If you are like most people you may be unaware that good back-up solutions are now available. Lets take a look at just a few options that I would recommend:

  • Mozy Remote Backup *
    Simple client application lets you set what you want to back-up and works in the back-ground to back-up your files to their remote servers without noticeably slowing down your PC. A virtual disk is listed under your System Resources from which you can navigate your backed-up files and through simple selection you can easily restore individual files or entire directories. Available for both Windows and Mac
    Mozy offers 2GB of free storage or unlimited space for only $4.95/month. Simple monthly payment allows you to even try it out first to see if works for you.
  • Elephant Drive *
    Elephant Drive also offers 2GB of free storage or unlimited space for only $4.95/month(with 2 months free). Easily store, share and automatically keep your data backed up on remote servers.
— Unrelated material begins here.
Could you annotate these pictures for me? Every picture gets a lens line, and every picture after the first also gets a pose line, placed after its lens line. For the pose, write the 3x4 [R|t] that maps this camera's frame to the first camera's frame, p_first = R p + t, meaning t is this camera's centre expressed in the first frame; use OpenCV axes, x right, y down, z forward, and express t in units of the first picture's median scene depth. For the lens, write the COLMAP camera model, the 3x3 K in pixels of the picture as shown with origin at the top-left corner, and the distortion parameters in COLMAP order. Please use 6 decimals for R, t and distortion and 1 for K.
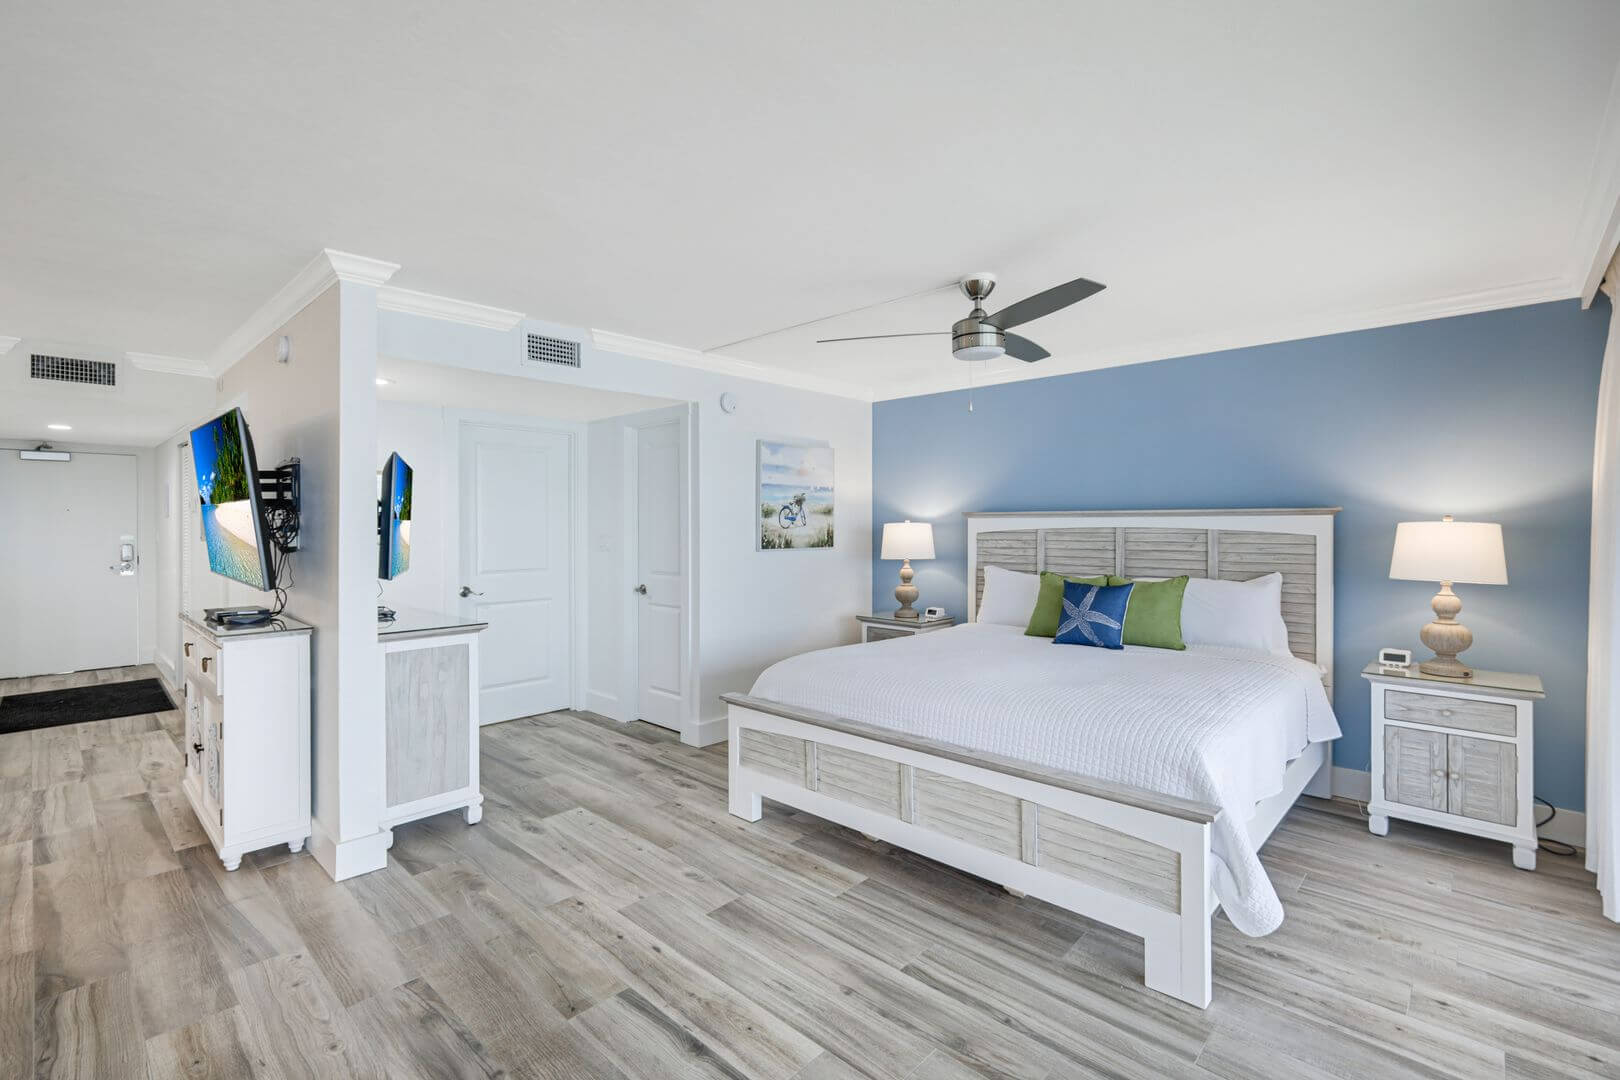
lens RADIAL K [[733.5, 0, 812.0], [0, 733.5, 523.9], [0, 0, 1]] dist [0.004273, 0.000668]
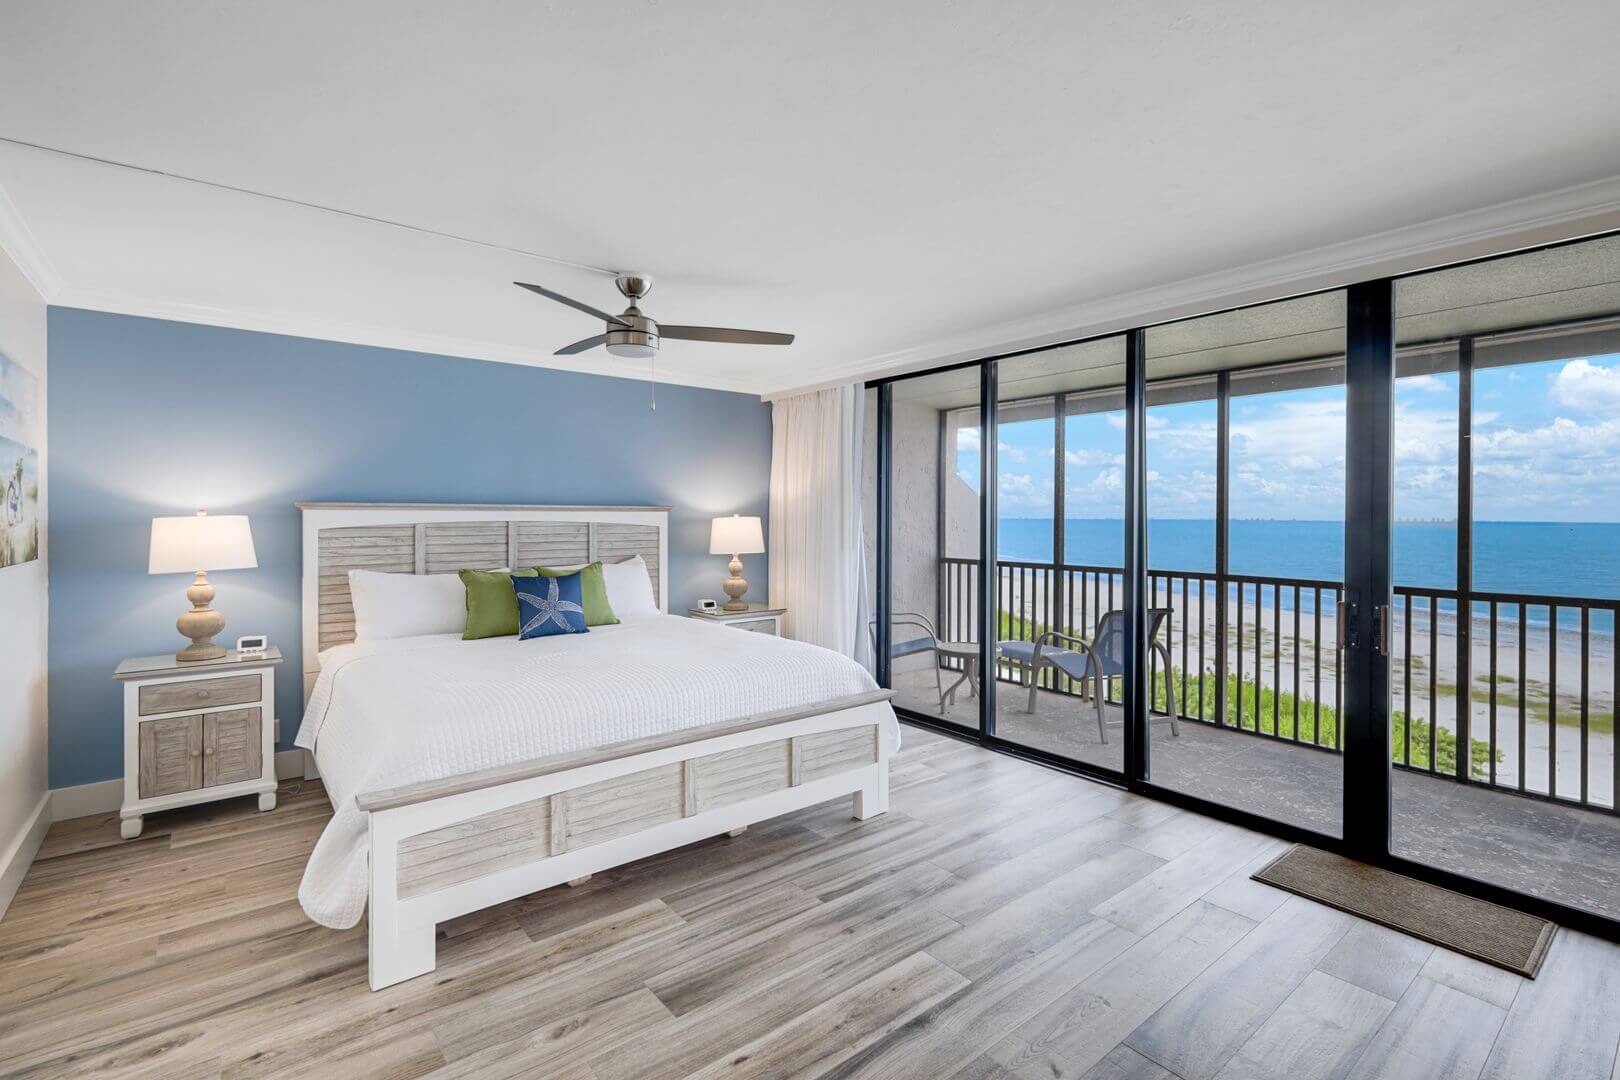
lens RADIAL K [[717.7, 0, 815.9], [0, 717.7, 520.7], [0, 0, 1]] dist [0.006642, 0.000450]
pose [[0.147236, -0.006016, 0.989083, -0.737911], [-0.005021, 0.999964, 0.006830, -0.006952], [-0.989089, -0.005971, 0.147200, 0.618305]]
    I still have not tried it out yet, but I am anxious to do so to compare how easy it is to automatically keep your data backed-up and to see how easy it is to restore your files.
  • Dropbox
    Beyond having just a remote back-up you would also like to synchronize your files between 2 or more PCs then try out Dropbox. Local client application creates a Dropbox folder the contents of which will then be stored on a remote server and will also be synchronized with other associated computers. Modification of this file from any source will then have the newer version distributed and updated on all other computers. Available for Windows, Mac and Linux
    Get 2 GB for free otherwise upgrade to 50 GB for $9.99/month or $99/year
  • Jungle Disk
    Powered by Amazon S3, through the local client you add Jungle Disk just like another hard drive in your computer. Drag and drop, copy and delete, use it just like your existing hard drive. Supports Windows, Mac and Linux. Add as many computers as you like without additional charges.
    Unlimited storage for 15 cents per GB. Best part is that you only pay for what you use!

Fortunately I have not yet had to live through the experience of losing my hard disk contents and now, I am happy to say, that I don’t expect I will ever have to. Thanks to online backup services backing up your system could not be easier, all you have to do is simply set it and forget it. Decide what you want to keep backed up and it will do the rest, keeping your back-up up to date with the latest versions of your files. If you are still procrastinating using a backup solution follow one of the links above and try it out before its too late.